■ EXERCISE:
Reproduce every line of the material below verbatim, keeping each character and the line order unchanged.

·····

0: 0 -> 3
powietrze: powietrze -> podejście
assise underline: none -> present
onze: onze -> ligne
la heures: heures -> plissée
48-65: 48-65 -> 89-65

·····

■ RESPONSE:
0: 0 -> 3
powietrze: powietrze -> podejście
assise underline: none -> present
onze: onze -> ligne
la heures: heures -> plissée
48-65: 48-65 -> 89-65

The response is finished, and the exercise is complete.